Realizing the benefits
What an organization does with a digital twin matters most. No one should be rewarded for finding a potential failure. Rewards should only be handed out for finding and repairing a problem without a functional failure. I once heard a client tell how they had abandoned their predictive-maintenance program because it failed to deliver value. Their rationale was not what you might think. They were actually very successful at finding potential failures but they garnered no value because they could not move the required actions through their work processes before the assets actually failed. If your work processes are broken and/or your people do not follow your processes, you will not realize value from better early-warning systems such as digital twins.

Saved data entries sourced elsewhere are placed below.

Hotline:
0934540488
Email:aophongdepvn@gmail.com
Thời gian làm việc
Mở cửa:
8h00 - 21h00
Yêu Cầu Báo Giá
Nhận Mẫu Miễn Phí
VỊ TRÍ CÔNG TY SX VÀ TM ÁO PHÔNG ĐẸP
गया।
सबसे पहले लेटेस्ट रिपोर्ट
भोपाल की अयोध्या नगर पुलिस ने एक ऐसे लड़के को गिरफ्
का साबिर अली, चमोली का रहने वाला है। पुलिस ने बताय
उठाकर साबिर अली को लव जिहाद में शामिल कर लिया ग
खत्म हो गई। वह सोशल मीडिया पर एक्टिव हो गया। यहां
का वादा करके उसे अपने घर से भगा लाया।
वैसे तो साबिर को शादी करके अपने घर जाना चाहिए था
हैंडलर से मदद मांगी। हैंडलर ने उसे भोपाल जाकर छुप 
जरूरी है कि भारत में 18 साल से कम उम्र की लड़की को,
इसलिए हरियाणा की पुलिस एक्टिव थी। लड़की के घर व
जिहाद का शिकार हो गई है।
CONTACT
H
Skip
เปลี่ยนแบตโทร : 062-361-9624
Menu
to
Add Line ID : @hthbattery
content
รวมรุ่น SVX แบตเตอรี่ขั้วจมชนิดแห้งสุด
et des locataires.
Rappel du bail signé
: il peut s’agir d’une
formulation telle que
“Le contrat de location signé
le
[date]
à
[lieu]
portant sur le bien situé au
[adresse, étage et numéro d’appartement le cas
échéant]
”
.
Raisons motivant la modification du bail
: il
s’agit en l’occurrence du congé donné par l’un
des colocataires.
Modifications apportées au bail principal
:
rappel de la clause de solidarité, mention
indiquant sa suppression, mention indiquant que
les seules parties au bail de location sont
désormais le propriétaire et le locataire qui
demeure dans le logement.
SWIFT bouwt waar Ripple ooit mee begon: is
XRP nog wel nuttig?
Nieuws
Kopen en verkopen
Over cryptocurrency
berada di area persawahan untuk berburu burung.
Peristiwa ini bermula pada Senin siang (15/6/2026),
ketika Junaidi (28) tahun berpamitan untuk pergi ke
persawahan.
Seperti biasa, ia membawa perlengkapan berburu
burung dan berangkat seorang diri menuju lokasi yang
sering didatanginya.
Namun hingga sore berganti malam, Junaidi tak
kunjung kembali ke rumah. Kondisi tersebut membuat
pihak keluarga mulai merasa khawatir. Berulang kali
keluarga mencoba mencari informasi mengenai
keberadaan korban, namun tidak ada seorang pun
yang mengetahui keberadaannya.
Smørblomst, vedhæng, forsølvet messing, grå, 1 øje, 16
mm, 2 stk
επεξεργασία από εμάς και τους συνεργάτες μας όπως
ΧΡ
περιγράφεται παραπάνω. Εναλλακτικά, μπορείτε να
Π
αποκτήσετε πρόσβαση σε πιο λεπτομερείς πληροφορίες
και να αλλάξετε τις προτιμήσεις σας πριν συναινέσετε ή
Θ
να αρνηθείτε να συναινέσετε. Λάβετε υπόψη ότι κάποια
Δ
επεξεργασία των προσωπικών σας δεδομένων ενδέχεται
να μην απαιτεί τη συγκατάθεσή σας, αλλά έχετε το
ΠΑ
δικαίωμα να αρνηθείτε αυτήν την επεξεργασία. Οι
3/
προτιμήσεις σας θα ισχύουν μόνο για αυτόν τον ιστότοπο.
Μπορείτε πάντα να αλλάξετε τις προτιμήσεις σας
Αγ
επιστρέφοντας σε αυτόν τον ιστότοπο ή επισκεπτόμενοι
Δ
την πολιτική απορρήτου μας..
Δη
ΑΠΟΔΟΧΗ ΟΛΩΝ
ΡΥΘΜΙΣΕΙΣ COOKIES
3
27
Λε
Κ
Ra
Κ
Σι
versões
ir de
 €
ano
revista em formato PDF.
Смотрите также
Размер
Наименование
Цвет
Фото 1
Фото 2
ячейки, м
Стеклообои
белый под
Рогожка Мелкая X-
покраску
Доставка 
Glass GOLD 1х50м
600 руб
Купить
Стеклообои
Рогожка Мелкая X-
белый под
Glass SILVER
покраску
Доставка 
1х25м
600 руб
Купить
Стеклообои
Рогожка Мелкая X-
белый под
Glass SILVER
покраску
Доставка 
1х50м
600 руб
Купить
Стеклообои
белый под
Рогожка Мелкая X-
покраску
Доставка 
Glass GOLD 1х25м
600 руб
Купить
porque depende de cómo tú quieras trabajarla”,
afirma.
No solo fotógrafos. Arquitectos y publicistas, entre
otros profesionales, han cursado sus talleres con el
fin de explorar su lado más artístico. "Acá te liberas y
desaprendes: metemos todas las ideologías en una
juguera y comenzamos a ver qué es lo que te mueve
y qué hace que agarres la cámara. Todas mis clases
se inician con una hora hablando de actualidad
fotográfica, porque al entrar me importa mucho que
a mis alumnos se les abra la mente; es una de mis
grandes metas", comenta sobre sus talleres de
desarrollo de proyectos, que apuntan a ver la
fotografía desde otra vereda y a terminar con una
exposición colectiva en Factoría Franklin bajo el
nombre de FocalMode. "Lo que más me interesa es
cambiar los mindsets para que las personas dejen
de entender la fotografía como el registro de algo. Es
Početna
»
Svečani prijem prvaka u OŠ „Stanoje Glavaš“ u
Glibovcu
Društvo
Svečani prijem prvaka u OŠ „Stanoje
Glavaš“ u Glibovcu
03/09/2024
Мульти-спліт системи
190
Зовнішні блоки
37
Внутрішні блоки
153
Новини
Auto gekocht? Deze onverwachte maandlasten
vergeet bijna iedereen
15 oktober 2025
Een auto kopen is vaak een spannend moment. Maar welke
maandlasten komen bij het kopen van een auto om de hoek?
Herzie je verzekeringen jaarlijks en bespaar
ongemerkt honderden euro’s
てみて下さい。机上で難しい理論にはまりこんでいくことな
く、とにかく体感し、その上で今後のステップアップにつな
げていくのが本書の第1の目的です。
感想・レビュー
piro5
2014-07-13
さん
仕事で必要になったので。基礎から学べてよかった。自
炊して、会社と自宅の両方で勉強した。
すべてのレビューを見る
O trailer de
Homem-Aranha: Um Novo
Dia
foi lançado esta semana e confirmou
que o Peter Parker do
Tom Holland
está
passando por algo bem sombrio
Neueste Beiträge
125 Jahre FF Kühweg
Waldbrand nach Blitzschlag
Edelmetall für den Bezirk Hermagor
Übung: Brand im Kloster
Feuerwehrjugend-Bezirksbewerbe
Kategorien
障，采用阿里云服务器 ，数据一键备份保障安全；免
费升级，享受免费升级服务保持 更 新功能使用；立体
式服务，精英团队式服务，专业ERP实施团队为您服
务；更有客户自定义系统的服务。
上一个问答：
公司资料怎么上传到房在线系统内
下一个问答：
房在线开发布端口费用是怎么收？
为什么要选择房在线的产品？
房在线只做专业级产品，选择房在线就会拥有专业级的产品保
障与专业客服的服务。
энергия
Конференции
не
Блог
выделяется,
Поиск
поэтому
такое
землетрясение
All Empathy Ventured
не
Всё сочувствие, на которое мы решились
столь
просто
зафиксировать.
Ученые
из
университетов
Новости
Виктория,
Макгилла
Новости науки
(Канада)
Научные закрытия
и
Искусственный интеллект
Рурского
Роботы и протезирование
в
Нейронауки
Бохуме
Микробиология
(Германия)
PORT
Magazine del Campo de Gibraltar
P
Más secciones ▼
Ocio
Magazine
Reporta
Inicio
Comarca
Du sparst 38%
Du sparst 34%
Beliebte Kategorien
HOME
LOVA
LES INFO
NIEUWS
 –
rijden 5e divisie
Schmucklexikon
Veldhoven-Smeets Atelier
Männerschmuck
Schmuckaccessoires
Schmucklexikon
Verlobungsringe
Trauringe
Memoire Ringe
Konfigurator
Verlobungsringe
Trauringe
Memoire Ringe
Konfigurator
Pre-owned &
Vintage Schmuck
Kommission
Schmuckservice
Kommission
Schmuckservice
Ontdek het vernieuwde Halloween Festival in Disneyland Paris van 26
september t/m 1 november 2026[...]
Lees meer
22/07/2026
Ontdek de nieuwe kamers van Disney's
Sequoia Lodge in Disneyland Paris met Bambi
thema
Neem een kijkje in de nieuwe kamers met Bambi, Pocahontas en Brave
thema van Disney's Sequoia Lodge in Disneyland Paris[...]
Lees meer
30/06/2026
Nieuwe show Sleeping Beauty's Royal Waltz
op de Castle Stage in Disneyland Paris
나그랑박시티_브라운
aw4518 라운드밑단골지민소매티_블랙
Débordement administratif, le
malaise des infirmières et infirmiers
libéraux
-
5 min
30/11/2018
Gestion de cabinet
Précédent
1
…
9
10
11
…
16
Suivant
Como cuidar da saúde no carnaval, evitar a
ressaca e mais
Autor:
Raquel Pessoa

Peter Drucker famously quipped that, “Culture eats strategy for breakfast.” Digital twins may be an important technological innovation and even part of a larger reliability and workforce-transformation strategy but success depends on cultural adoption. A workforce that views digital twins as the “flavor of the day” will easily scuttle programs by sticking to the status quo. To ensure successful adoption, all ranks of company leadership should be educated on the importance of digital twins and provided with details of the multi-year project and frequent progress reports.
Take stock of your capabilities to compete today and five years from now and think about how the power of digital twins, in their end state, may transform your operations. While detailed, continuous measurement of asset health may seem like a lofty, distant goal, keep in mind that all of the activities required to establish a digital twin will bring benefits in their own right. Overall reliability improvement will not be the least of those benefits. EP
Will Goetz is Vice President of Corporate Development at Performance Consulting Associates, Duluth, GA (pcaconsulting.com). He brings to the role deep operational expertise, extensive market knowledge, and strong quantitative analytical skills. Prior to joining PCA he played a number of thought-leadership roles at Emerson.